Start of Block
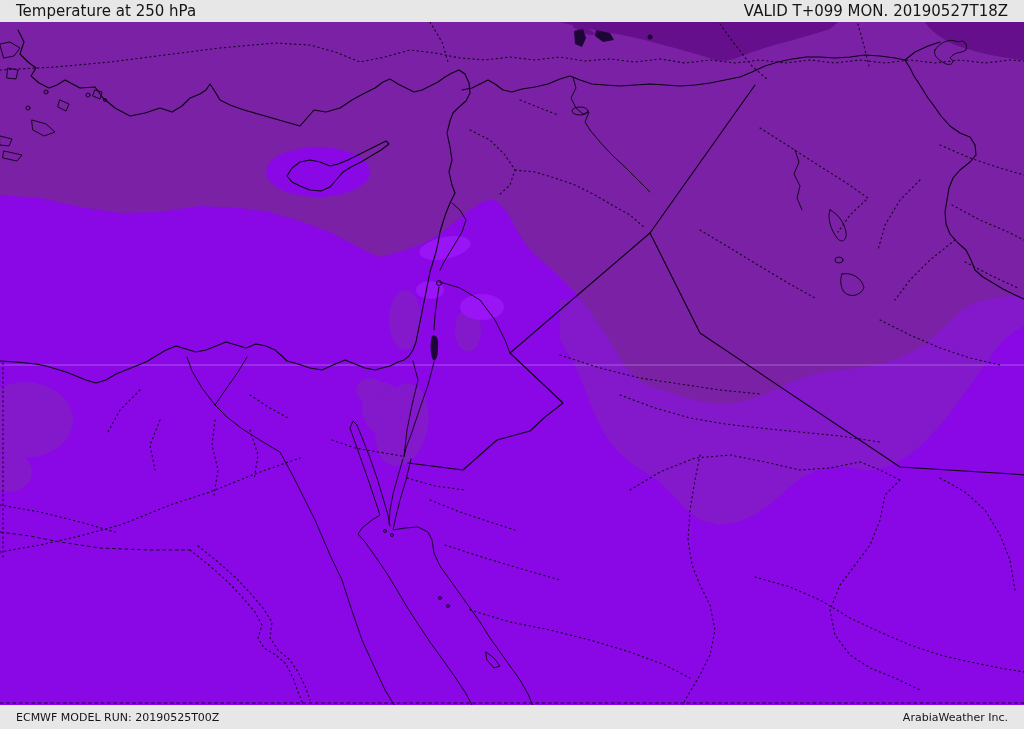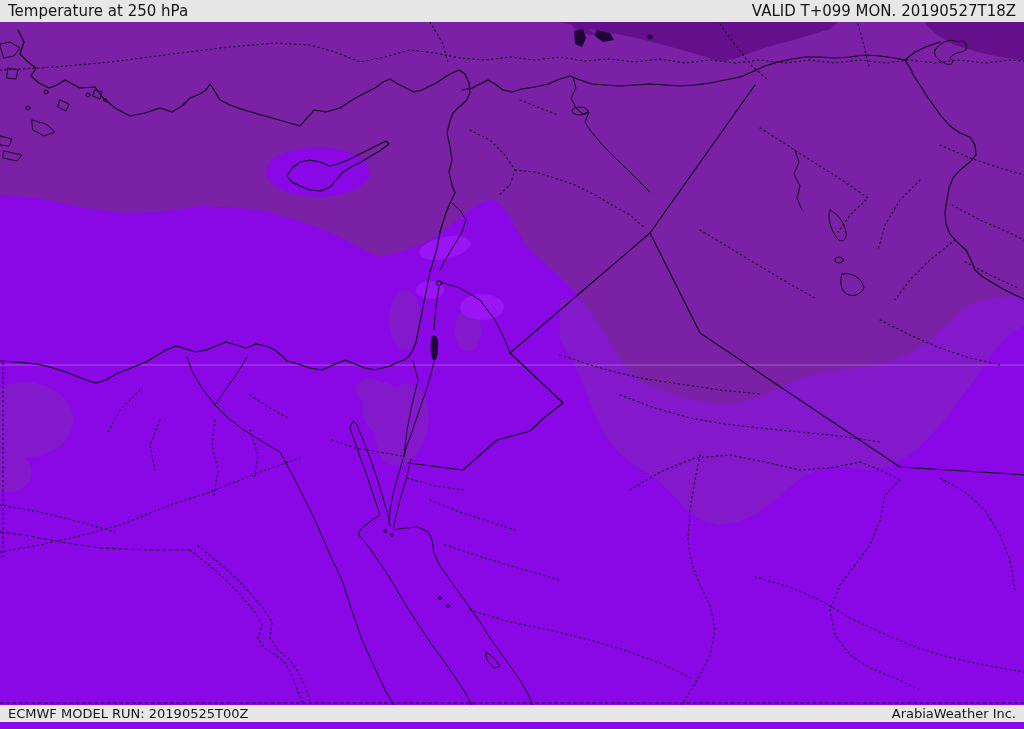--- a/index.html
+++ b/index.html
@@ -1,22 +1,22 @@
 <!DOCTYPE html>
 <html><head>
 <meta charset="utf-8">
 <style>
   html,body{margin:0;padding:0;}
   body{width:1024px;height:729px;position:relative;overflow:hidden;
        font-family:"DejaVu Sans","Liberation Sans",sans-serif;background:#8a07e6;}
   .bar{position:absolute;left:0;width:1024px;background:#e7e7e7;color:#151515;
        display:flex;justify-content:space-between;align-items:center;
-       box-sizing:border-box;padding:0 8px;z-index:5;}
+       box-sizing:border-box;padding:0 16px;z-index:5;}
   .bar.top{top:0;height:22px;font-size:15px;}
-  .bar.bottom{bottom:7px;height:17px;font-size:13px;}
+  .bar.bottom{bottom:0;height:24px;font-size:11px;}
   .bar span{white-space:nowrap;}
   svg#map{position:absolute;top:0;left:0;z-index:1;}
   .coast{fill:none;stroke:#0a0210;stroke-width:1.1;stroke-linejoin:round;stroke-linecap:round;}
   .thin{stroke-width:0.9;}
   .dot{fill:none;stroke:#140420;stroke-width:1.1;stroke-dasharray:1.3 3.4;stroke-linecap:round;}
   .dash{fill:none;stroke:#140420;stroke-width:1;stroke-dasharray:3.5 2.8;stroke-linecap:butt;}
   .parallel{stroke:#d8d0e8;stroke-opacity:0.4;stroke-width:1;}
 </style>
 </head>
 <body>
End of Block
Start of Block
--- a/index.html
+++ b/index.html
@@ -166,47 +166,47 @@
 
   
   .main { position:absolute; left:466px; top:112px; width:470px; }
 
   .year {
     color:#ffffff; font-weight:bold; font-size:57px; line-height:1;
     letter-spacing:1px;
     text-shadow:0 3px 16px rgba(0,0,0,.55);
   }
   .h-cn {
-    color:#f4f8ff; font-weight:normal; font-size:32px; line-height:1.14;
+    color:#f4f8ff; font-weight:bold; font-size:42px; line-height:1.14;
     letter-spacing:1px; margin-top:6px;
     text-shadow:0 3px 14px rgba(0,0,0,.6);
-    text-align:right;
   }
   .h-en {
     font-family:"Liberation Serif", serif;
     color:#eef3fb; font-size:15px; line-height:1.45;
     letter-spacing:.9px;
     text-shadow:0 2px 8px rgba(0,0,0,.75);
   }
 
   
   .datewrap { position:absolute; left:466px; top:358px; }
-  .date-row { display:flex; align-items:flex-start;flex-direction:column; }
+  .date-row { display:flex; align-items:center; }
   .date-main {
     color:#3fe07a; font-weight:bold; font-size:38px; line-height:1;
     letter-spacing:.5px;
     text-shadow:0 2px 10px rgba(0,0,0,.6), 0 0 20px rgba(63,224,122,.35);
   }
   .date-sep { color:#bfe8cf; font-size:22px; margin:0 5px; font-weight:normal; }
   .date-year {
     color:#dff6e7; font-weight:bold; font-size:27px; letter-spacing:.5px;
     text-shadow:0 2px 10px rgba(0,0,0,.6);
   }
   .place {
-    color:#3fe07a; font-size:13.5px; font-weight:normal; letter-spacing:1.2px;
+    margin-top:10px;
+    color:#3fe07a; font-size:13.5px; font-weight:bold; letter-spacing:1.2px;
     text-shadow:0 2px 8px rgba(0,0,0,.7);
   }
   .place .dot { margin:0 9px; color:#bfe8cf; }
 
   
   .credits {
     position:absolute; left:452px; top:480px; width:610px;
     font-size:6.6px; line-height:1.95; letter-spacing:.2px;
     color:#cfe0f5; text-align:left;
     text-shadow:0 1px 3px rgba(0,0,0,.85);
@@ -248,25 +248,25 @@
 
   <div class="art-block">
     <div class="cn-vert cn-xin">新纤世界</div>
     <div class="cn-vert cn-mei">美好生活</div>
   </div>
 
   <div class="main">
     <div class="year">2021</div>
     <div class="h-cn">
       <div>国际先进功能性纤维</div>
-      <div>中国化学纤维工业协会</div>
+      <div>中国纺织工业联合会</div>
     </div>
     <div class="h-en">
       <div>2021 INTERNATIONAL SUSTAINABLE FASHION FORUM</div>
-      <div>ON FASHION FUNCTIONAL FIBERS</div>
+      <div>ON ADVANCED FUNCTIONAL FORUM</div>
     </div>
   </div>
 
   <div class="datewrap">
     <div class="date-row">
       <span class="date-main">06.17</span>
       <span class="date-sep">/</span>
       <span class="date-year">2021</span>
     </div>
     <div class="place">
End of Block
Start of Block
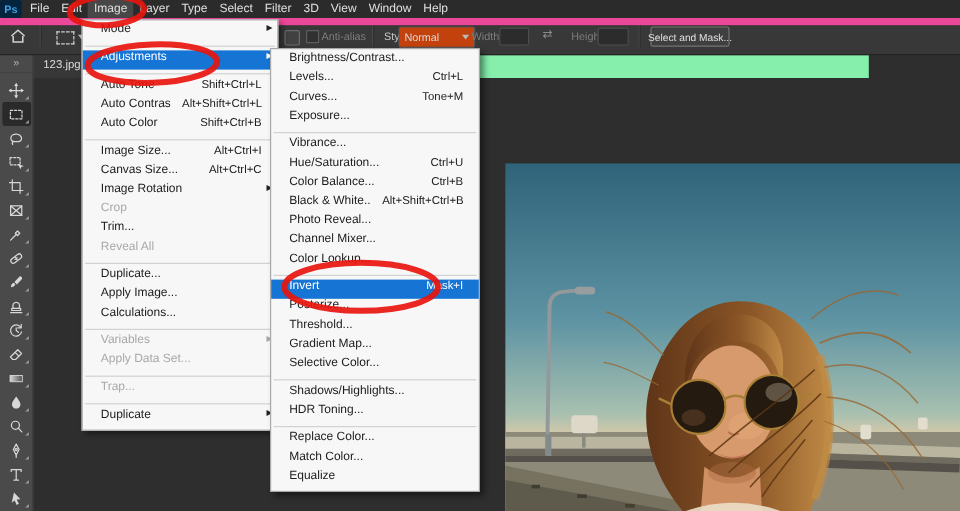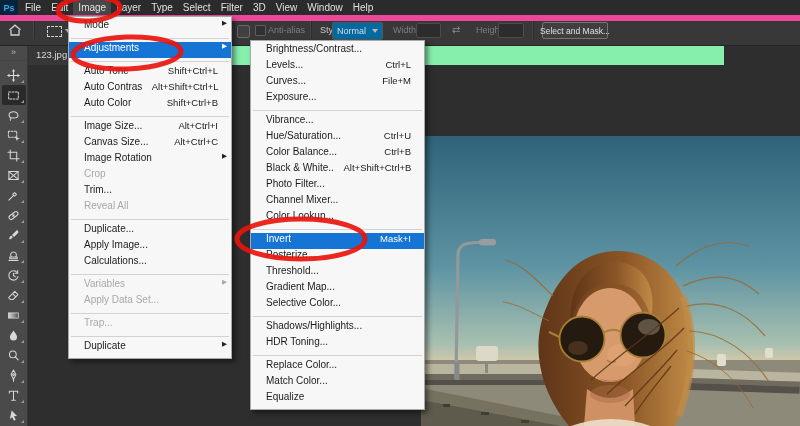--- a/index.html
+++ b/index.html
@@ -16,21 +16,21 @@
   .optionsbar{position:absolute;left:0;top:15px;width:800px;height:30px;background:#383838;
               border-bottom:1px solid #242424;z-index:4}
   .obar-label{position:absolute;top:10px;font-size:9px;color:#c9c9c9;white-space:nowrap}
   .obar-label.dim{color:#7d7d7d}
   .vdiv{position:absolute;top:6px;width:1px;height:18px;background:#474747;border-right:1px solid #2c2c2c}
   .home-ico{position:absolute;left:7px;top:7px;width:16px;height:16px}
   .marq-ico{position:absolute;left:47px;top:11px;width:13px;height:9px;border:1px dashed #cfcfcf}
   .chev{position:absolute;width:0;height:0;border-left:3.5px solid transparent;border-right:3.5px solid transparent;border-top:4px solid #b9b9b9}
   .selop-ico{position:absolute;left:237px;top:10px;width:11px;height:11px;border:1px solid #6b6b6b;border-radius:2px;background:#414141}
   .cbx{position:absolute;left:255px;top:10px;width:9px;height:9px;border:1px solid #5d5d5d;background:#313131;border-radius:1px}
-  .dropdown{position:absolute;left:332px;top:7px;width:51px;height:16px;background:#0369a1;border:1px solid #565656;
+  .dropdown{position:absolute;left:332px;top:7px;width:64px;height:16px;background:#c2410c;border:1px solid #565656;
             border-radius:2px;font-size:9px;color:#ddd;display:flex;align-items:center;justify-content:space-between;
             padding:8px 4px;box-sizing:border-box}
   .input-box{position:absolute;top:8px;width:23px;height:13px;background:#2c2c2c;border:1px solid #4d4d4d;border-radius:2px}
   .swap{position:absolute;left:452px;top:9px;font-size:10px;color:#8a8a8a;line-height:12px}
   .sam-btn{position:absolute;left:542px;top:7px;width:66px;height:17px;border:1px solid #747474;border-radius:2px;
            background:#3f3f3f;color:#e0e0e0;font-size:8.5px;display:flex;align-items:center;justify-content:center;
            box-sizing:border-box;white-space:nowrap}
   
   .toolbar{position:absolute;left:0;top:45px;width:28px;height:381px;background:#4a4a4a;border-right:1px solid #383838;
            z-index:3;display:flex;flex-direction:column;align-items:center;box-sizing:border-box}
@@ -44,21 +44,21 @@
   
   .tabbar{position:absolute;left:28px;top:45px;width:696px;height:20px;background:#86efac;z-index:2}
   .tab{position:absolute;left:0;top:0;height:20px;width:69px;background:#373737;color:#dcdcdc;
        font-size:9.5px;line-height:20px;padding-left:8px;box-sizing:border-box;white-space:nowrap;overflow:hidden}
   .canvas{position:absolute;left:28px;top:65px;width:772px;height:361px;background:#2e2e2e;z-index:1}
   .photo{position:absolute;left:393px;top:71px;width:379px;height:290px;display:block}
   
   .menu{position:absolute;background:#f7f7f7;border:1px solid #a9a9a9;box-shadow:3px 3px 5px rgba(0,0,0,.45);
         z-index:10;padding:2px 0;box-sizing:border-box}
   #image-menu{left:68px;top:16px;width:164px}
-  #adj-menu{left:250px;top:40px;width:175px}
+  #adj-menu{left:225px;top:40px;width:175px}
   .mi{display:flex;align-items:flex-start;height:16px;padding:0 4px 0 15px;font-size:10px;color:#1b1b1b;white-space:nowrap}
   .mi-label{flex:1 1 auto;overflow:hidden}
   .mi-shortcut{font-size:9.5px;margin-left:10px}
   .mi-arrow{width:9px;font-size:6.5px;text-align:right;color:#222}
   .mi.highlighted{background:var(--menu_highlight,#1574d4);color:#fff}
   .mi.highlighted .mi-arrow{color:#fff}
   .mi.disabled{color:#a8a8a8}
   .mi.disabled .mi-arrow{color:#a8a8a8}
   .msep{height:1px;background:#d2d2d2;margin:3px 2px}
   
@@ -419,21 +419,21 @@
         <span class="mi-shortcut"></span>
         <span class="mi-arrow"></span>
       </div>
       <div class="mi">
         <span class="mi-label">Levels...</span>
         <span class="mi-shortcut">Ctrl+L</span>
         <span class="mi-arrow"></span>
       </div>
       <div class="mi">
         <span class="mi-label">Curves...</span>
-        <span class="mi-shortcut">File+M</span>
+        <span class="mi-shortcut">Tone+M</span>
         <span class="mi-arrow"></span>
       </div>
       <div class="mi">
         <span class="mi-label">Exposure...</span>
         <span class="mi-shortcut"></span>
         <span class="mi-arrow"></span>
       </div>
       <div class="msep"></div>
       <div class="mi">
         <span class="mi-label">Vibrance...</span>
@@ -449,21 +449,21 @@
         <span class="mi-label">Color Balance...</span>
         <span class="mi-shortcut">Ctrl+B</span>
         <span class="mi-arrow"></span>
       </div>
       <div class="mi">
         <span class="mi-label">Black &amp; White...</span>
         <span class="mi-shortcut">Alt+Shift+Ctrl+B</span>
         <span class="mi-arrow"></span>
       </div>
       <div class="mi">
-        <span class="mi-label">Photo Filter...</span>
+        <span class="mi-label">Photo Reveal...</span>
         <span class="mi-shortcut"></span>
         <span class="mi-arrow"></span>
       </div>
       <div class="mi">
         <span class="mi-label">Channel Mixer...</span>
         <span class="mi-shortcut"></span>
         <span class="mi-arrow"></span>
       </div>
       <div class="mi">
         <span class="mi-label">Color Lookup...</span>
End of Block
DIRECTIONS
When the word "vert" appears in a line of the listing, copy that line.

REPLY
     <div class="cn-vert cn-xin">新纤世界</div>
     <div class="cn-vert cn-mei">美好生活</div>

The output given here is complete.